Rust言語の2018 Editionには、Rustをもっと扱いやすく、学びやすくするための多くの改善点があります。 それらの改善点を反映するために、今回の改版は多くの変更点を含んでいます:

  • 7章「肥大化していくプロジェクトをパッケージ、クレート、モジュールを利用して管理する」はほとんど書き直されました。2018 Editionにおいてモジュールシステムとパスの仕組みはより一貫性を持つようになりました。
  • 10章には、新しいimpl Trait構文を説明するために「引数としてのトレイト」と「トレイトを実装している型を返す」という新しい節があります。
  • 11章には、?演算子を使うテストの書き方を説明する「Result<T, E>をテストで使う」という新しい節があります。
  • 19章の「高度なライフタイム」節はなくなりました。コンパイラの改善により、この節の内容が現れることはいっそう稀になったからです。
  • 付録D「マクロ」は、手続き的マクロも説明するようになり、19章の「マクロ」節に移動しました。
  • 付録A「キーワード」では、2015 Editionと2018 Editionで書かれたコードを一緒に使えるようにしてくれる、生識別子という新しい機能も説明します。
  • 付録Dは "Useful Development Tools" という名前に変わり、Rustコードを書く手助けになる最近登場したツールを説明します。
  • 多くの細かい誤りや不正確な言葉遣いを直しました。報告してくれた読者の皆様、ありがとうございます!

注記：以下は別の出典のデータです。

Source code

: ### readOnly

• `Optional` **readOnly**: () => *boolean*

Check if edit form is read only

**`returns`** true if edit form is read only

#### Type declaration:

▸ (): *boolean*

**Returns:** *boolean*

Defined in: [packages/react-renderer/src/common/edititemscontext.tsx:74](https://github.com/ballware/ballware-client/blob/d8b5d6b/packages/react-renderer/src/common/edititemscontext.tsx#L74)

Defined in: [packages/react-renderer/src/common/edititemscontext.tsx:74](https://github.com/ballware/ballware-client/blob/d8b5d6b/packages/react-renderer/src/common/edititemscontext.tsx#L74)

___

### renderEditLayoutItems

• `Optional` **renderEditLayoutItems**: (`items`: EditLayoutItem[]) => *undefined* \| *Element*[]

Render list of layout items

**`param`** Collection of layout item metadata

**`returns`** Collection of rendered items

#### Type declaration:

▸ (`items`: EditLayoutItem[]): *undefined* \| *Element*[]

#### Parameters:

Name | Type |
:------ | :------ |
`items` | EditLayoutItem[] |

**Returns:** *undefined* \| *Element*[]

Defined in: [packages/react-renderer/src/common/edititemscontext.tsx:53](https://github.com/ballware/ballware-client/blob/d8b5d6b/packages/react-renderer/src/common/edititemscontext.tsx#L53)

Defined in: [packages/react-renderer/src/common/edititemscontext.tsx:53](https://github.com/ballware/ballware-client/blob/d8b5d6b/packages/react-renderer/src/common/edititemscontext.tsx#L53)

edition="2018"Cargo.toml に書かなければ、Rustコンパイラのバージョンをアップデートしたとしても、 The Rust Programming Language のこれまでの版のコードは変わらずコンパイルできるということを知っておいてください。 Rustの後方互換性の約束は守られています!

HTML版はhttps://doc.rust-lang.org/stable/book/で公開されています。 オフラインで見たい場合は、rustupでインストールしたRustを使ってrustup docs --bookとしてください。

このテキストのペーパーバック版と電子書籍版はNo Starch出版から発売されています。